De l’aténolol a été administré immédiatement avant et après la chirurgie et pendant toute la durée d’hospitalisation.

Le principal effet observé par rapport au groupe placebo est une diminution de la mortalité pendant les 6-8 premiers mois du suivi.

Les complications cardiaques sont également significativement réduites, la survie sans complications au cours des 2 années du suivi étant de 83 % dans le groupe recevant l’aténolol et de 68 % dans le groupe placebo.

En fait, l’essentiel de l’effet est obtenu au cours des 6 premiers mois suivant la fin de l’hospitalisation, la différence se maintenant par la suite.

Aucune différence significative dans le traitement médical pendant le suivi n’est susceptible d’expliquer la différence observée entre les deux groupes. Bien que les résultats de cette étude soient extrêmement intéressants, ce travail ne permet pas d’établir que ce résultat favorable ait été obtenu par une meilleure prévention de l’ischémie myocardique postopératoire et des complications cardiaques survenant au décours immédiat de l’intervention.

D’autres essais devront confirmer les effets bénéfiques de l’administration des â-bloquants ou des á2-agonistes sur la morbidité postopératoire immédiate et à long terme avant de généraliser cette pratique.

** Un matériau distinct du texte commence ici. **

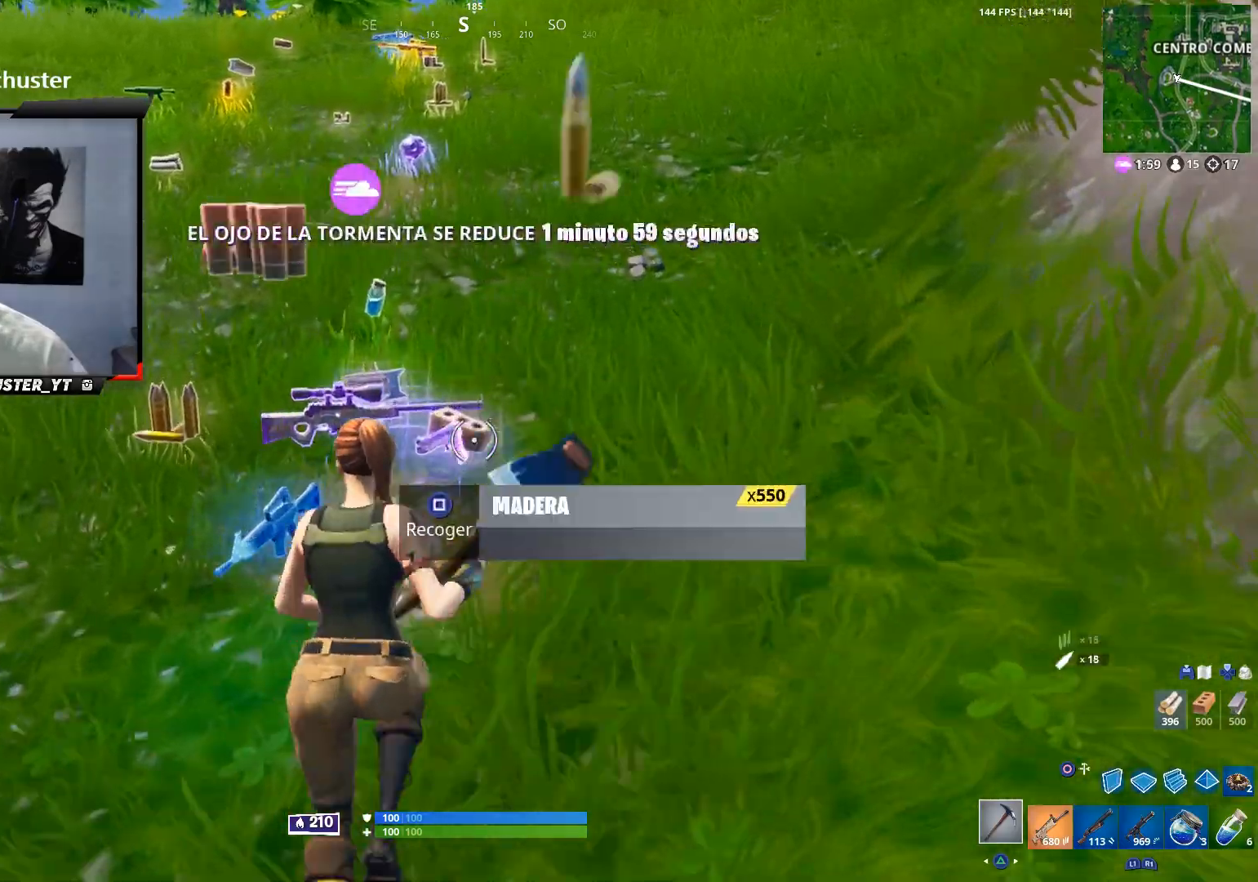
{"dt_ms": 500, "buttons": ["SQUARE"], "left_stick": "up-left", "right_stick": "center", "events": [[33, "SQUARE", "down"], [33, "left_stick", "up-left"], [100, "SQUARE", "up"], [167, "SQUARE", "down"], [267, "SQUARE", "up"], [333, "SQUARE", "down"], [400, "SQUARE", "up"], [467, "SQUARE", "down"]]}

Surveillance cardiologique de l’opéré artériel :

L’ensemble de ces essais permet d’établir la nécessité d’une surveillance cardiaque à long terme de l’opéré artériel.

Deux grandes catégories de facteurs de risque peuvent être identifiées :

– ceux liés au terrain cardiovasculaire ;

– et ceux en rapport avec la survenue de complications ischémiques pendant la période postopératoire immédiate.

Aucune stratégie précise ne peut être définie à partir des éléments fournis par ces études.

Cependant un point domine nettement : le risque très élevé de complications cardiaques au cours des 6 premiers mois pour les patients ayant présenté un infarctus du myocarde ou un angor instable au décours immédiat de l’intervention.

Ces malades nécessitent un avis cardiologique et vraisemblablement des examens complémentaires dans le but d’établir ou d’éliminer une indication à une revascularisation myocardique.

La notion d’une ischémie myocardique postopératoire est également essentielle pour justifier une surveillance cardiologique : à risque cardiovasculaire identique, ces malades ont un risque deux fois plus élevé de complications cardiaques dans le suivi à long terme.

Conclusion :

La fréquence élevée des complications cardiaques à long terme chez l’opéré artériel justifie une surveillance cardiologique.

La notion d’infarctus du myocarde ou d’angor instable postopératoire immédiat est essentielle compte tenu du risque particulièrement élevé auquel sont exposés ces patients.